▶ [Exercise prompt] Type out the lines below exactly, pictures excluded.

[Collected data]
[Start of Attachment]

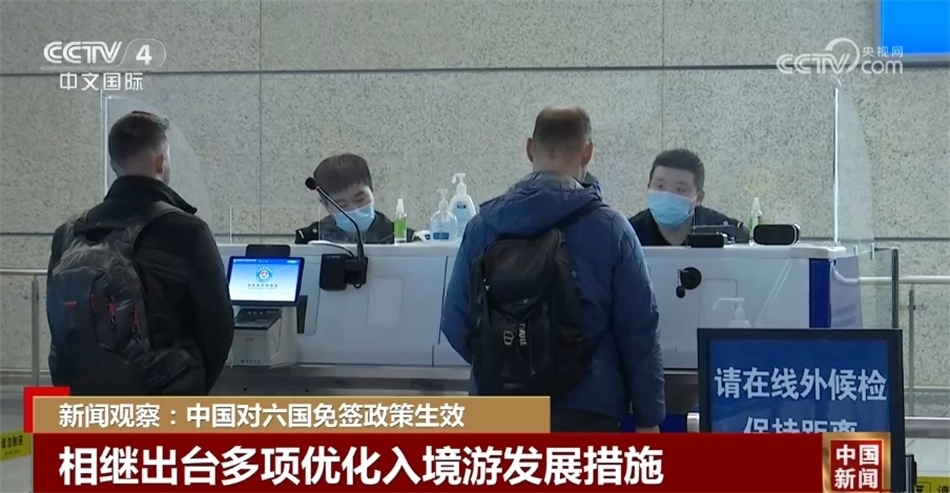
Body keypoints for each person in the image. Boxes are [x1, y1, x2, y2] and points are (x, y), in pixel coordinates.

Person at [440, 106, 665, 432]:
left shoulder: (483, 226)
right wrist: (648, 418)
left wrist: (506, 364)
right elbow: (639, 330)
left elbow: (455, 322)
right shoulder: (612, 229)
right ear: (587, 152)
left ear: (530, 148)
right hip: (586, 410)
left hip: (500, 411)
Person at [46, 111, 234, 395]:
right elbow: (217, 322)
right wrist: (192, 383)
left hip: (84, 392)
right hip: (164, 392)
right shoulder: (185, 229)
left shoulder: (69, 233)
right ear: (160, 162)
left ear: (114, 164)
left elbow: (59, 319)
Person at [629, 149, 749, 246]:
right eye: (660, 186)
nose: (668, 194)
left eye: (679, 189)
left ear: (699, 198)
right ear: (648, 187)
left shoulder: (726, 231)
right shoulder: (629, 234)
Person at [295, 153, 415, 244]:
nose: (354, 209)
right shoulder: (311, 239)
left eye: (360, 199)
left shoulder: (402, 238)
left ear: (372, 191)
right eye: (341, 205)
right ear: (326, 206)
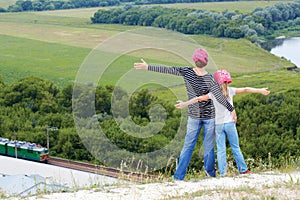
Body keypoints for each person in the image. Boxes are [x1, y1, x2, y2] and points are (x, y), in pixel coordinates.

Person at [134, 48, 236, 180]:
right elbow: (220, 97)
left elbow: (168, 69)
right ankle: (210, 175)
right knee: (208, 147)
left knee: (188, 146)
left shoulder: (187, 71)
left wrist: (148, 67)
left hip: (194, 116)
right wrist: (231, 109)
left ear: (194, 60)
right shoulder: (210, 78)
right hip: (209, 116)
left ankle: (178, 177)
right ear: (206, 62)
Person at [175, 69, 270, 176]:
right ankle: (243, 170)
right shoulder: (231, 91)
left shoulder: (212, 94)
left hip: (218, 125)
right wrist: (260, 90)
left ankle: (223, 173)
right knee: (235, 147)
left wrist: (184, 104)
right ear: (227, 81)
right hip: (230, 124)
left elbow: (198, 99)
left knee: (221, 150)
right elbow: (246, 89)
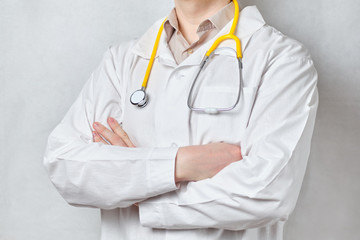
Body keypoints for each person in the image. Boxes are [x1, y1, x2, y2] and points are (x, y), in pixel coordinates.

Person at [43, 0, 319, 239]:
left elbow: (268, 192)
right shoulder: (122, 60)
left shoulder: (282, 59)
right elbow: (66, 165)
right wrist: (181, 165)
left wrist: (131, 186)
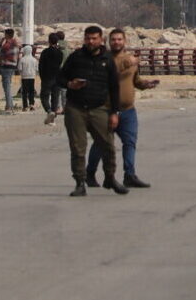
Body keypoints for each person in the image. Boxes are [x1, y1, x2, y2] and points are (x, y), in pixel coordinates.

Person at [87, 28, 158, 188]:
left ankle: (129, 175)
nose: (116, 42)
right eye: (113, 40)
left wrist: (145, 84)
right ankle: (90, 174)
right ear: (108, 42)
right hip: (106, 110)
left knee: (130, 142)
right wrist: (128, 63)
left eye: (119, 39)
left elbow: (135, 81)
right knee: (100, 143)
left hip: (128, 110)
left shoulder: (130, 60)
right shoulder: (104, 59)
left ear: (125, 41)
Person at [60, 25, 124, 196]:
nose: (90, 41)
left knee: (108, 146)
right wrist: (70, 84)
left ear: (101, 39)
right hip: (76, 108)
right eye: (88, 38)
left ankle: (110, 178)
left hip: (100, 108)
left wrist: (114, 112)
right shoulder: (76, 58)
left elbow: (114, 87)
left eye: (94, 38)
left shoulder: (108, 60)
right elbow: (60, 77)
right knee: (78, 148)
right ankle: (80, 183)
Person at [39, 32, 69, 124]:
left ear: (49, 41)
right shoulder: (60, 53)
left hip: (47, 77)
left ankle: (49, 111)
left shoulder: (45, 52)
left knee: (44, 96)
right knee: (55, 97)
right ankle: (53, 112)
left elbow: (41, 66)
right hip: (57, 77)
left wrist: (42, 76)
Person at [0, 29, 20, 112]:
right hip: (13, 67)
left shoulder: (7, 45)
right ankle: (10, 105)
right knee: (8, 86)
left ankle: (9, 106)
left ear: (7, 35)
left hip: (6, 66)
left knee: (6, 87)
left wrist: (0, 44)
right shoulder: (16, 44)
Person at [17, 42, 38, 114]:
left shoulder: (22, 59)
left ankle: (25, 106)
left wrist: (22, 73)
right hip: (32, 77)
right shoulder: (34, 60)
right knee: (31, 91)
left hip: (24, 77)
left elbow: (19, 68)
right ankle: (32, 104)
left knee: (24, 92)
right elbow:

[End of Attachment]

▶ [Response box]
Body keypoints for each person in the image. Boxes are [x1, y1, x2, y2] and points are (x, y), in pixel coordinates.

Person at [440, 106, 665, 432]:
left shoulder: (483, 226)
right wrist: (648, 418)
left wrist: (506, 364)
right elbow: (639, 330)
left elbow: (455, 322)
right shoulder: (612, 229)
right ear: (587, 152)
left ear: (530, 148)
right hip: (586, 410)
left hip: (500, 411)
Person at [46, 111, 234, 395]:
right elbow: (217, 322)
right wrist: (192, 383)
left hip: (84, 392)
right hip: (164, 392)
right shoulder: (185, 229)
left shoulder: (69, 233)
right ear: (160, 162)
left ear: (114, 164)
left elbow: (59, 319)
Person at [629, 149, 749, 246]:
right eye: (660, 186)
nose: (668, 194)
left eye: (679, 189)
left ear: (699, 198)
right ear: (648, 187)
left shoulder: (726, 231)
right shoulder: (629, 234)
Person at [295, 153, 415, 244]:
nose: (354, 209)
right shoulder: (311, 239)
left eye: (360, 199)
left shoulder: (402, 238)
left ear: (372, 191)
right eye: (341, 205)
right ear: (326, 206)
Body keypoints for each person in the image. Boxes are [x1, y1, x2, y2] and points are (x, y), in pixel coordinates.

Person at [134, 48, 236, 180]:
right elbow: (220, 97)
left elbow: (168, 69)
right ankle: (210, 175)
right knee: (208, 147)
left knee: (188, 146)
left shoulder: (187, 71)
left wrist: (148, 67)
left hip: (194, 116)
right wrist: (231, 109)
left ear: (194, 60)
right shoulder: (210, 78)
right hip: (209, 116)
left ankle: (178, 177)
right ear: (206, 62)
Person at [175, 69, 270, 176]:
right ankle: (243, 170)
right shoulder: (231, 91)
left shoulder: (212, 94)
left hip: (218, 125)
right wrist: (260, 90)
left ankle: (223, 173)
right knee: (235, 147)
left wrist: (184, 104)
right ear: (227, 81)
right hip: (230, 124)
left elbow: (198, 99)
left knee: (221, 150)
right elbow: (246, 89)
Body keypoints for each person in the image. Boxes are [x1, y1, x2, y2] and points are (x, y), in pixel coordinates.

Person at [43, 0, 319, 239]:
left elbow: (268, 192)
right shoulder: (122, 60)
left shoulder: (282, 59)
right elbow: (66, 165)
right wrist: (181, 165)
left wrist: (131, 186)
Body keypoints for each person in the image. Boxes are [x1, y1, x2, y2] and points are (x, y), in pixel coordinates.

Person at [87, 28, 158, 188]:
left ankle: (129, 175)
nose: (116, 42)
right eye: (113, 40)
left wrist: (145, 84)
right ankle: (90, 174)
right ear: (108, 42)
right hip: (106, 110)
left knee: (130, 142)
right wrist: (128, 63)
left eye: (119, 39)
left elbow: (135, 81)
right knee: (100, 143)
left hip: (128, 110)
left shoulder: (130, 60)
right shoulder: (104, 59)
left ear: (125, 41)
Person at [60, 25, 124, 196]:
nose: (90, 41)
left knee: (108, 146)
right wrist: (70, 84)
left ear: (101, 39)
right hip: (76, 108)
right eye: (88, 38)
left ankle: (110, 178)
left hip: (100, 108)
left wrist: (114, 112)
right shoulder: (76, 58)
left elbow: (114, 87)
left eye: (94, 38)
left shoulder: (108, 60)
right elbow: (60, 77)
right knee: (78, 148)
right ankle: (80, 183)
Person at [39, 32, 69, 124]:
left ear: (49, 41)
right shoulder: (60, 53)
left hip: (47, 77)
left ankle: (49, 111)
left shoulder: (45, 52)
left knee: (44, 96)
right knee: (55, 97)
right ankle: (53, 112)
left elbow: (41, 66)
right hip: (57, 77)
left wrist: (42, 76)
Person at [0, 29, 20, 112]:
right hip: (13, 67)
left shoulder: (7, 45)
right ankle: (10, 105)
right knee: (8, 86)
left ankle: (9, 106)
left ear: (7, 35)
left hip: (6, 66)
left knee: (6, 87)
left wrist: (0, 44)
right shoulder: (16, 44)
Person at [17, 42, 38, 114]:
left shoulder: (22, 59)
left ankle: (25, 106)
left wrist: (22, 73)
right hip: (32, 77)
right shoulder: (34, 60)
right knee: (31, 91)
left hip: (24, 77)
left elbow: (19, 68)
right ankle: (32, 104)
left knee: (24, 92)
right elbow:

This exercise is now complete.